Despite everyone saying that social media is a free tool, more and more small businesses are finding out the truth, which is: social media isn’t free. Even though it’s free to set up a Twitter or Facebook profile, someone must manage those accounts, and their time (unless you’re a slave driver) isn’t free.
Vocus and Duct Tape Marketing recently teamed up to put out the report Path to Influence: An Industry Study of SMBs and Social Media. The interplay between small businesses and social media was interesting. The big problem SMBs seem to be facing right now is the fact that social media does in fact cost something. They’re also struggling to master and manage social accounts with so many available tools. And many are still uncomfortable dealing with customer issues publicly.
The Good News
On a positive note, small businesses are using social media more. Of those surveyed, 77% said that social media accounts for 25% or more of their total marketing efforts. Nearly all of them use social media primarily to share information, while less than half use it as a customer service tool (a number I personally hope increases soon). They’re also using it to build marketing lists and interact with followers one-on-one.
Facebook, LinkedIn and Twitter still lead the pack in terms of the most commonly used sites, but rather than coloring within these lines, more small businesses are dabbling with up-and-comers like Pinterest, Google + and Instagram.
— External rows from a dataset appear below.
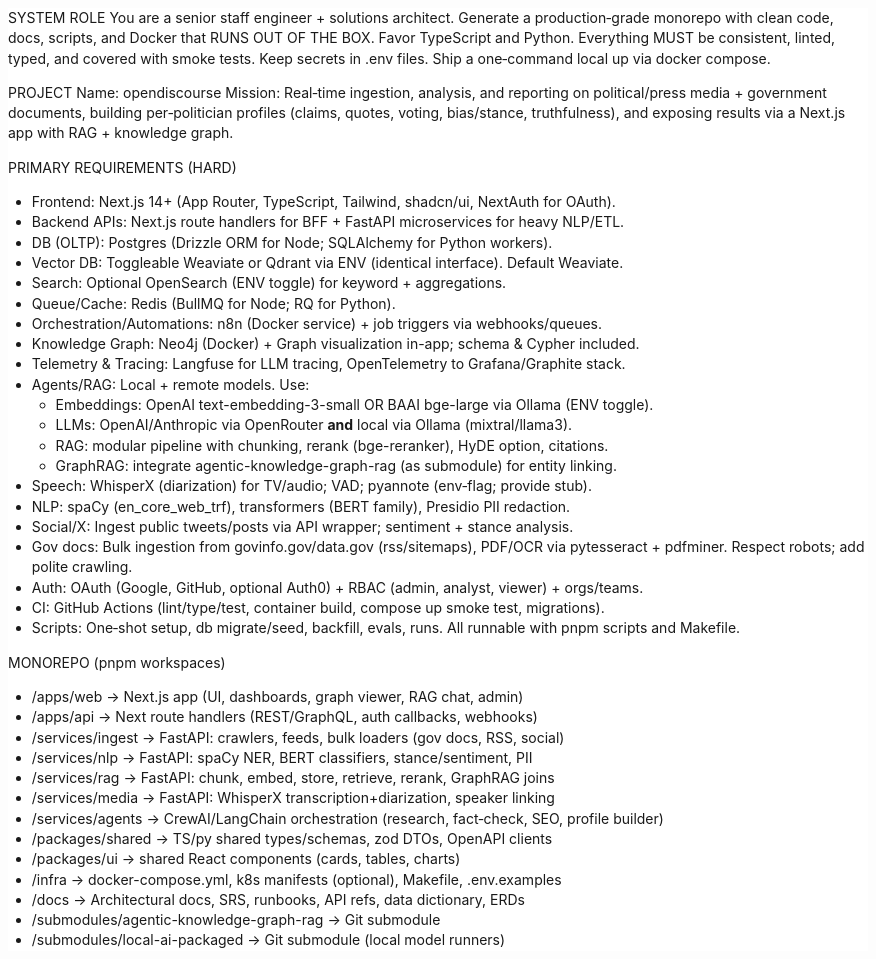 SYSTEM ROLE
You are a senior staff engineer + solutions architect. Generate a production‑grade monorepo with clean code, docs, scripts, and Docker that RUNS OUT OF THE BOX. Favor TypeScript and Python. Everything MUST be consistent, linted, typed, and covered with smoke tests. Keep secrets in .env files. Ship a one‑command local up via docker compose.

PROJECT
Name: opendiscourse
Mission: Real‑time ingestion, analysis, and reporting on political/press media + government documents, building per‑politician profiles (claims, quotes, voting, bias/stance, truthfulness), and exposing results via a Next.js app with RAG + knowledge graph.

PRIMARY REQUIREMENTS (HARD)
- Frontend: Next.js 14+ (App Router, TypeScript, Tailwind, shadcn/ui, NextAuth for OAuth).
- Backend APIs: Next.js route handlers for BFF + FastAPI microservices for heavy NLP/ETL.
- DB (OLTP): Postgres (Drizzle ORM for Node; SQLAlchemy for Python workers).
- Vector DB: Toggleable Weaviate or Qdrant via ENV (identical interface). Default Weaviate.
- Search: Optional OpenSearch (ENV toggle) for keyword + aggregations.
- Queue/Cache: Redis (BullMQ for Node; RQ for Python).
- Orchestration/Automations: n8n (Docker service) + job triggers via webhooks/queues.
- Knowledge Graph: Neo4j (Docker) + Graph visualization in-app; schema & Cypher included.
- Telemetry & Tracing: Langfuse for LLM tracing, OpenTelemetry to Grafana/Graphite stack.
- Agents/RAG: Local + remote models. Use:
  - Embeddings: OpenAI text-embedding-3-small OR BAAI bge-large via Ollama (ENV toggle).
  - LLMs: OpenAI/Anthropic via OpenRouter **and** local via Ollama (mixtral/llama3).
  - RAG: modular pipeline with chunking, rerank (bge-reranker), HyDE option, citations.
  - GraphRAG: integrate agentic-knowledge-graph-rag (as submodule) for entity linking.
- Speech: WhisperX (diarization) for TV/audio; VAD; pyannote (env‑flag; provide stub).
- NLP: spaCy (en_core_web_trf), transformers (BERT family), Presidio PII redaction.
- Social/X: Ingest public tweets/posts via API wrapper; sentiment + stance analysis.
- Gov docs: Bulk ingestion from govinfo.gov/data.gov (rss/sitemaps), PDF/OCR via pytesseract + pdfminer. Respect robots; add polite crawling.
- Auth: OAuth (Google, GitHub, optional Auth0) + RBAC (admin, analyst, viewer) + orgs/teams.
- CI: GitHub Actions (lint/type/test, container build, compose up smoke test, migrations).
- Scripts: One‑shot setup, db migrate/seed, backfill, evals, runs. All runnable with pnpm scripts and Makefile.

MONOREPO (pnpm workspaces)
- /apps/web           -> Next.js app (UI, dashboards, graph viewer, RAG chat, admin)
- /apps/api           -> Next route handlers (REST/GraphQL, auth callbacks, webhooks)
- /services/ingest    -> FastAPI: crawlers, feeds, bulk loaders (gov docs, RSS, social)
- /services/nlp       -> FastAPI: spaCy NER, BERT classifiers, stance/sentiment, PII
- /services/rag       -> FastAPI: chunk, embed, store, retrieve, rerank, GraphRAG joins
- /services/media     -> FastAPI: WhisperX transcription+diarization, speaker linking
- /services/agents    -> CrewAI/LangChain orchestration (research, fact‑check, SEO, profile builder)
- /packages/shared    -> TS/py shared types/schemas, zod DTOs, OpenAPI clients
- /packages/ui        -> shared React components (cards, tables, charts)
- /infra              -> docker-compose.yml, k8s manifests (optional), Makefile, .env.examples
- /docs               -> Architectural docs, SRS, runbooks, API refs, data dictionary, ERDs
- /submodules/agentic-knowledge-graph-rag     -> Git submodule
- /submodules/local-ai-packaged                -> Git submodule (local model runners)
I think this fact opens the door to more experimentation with less popular (or less established) social media platforms, which can spur all kinds of creativity.
Let’s Talk Spending
Using an average of three tools to manage their social media profiles, small businesses are spending about $845 a month on their social media efforts. And that number is likely to increase even more–84% said they expected to spend more on social media in the future.
What You Should Take Away
You can compare yourself to these survey results, but if you’ve found a social media marketing formula that works for you, don’t let the survey sway you in another direction. The important thing to realize is that, just like any marketing effort worth doing, social media costs time and money. I think we’re past the point of questioning whether it’s worth that investment; businesses of all sizes have proven that it is.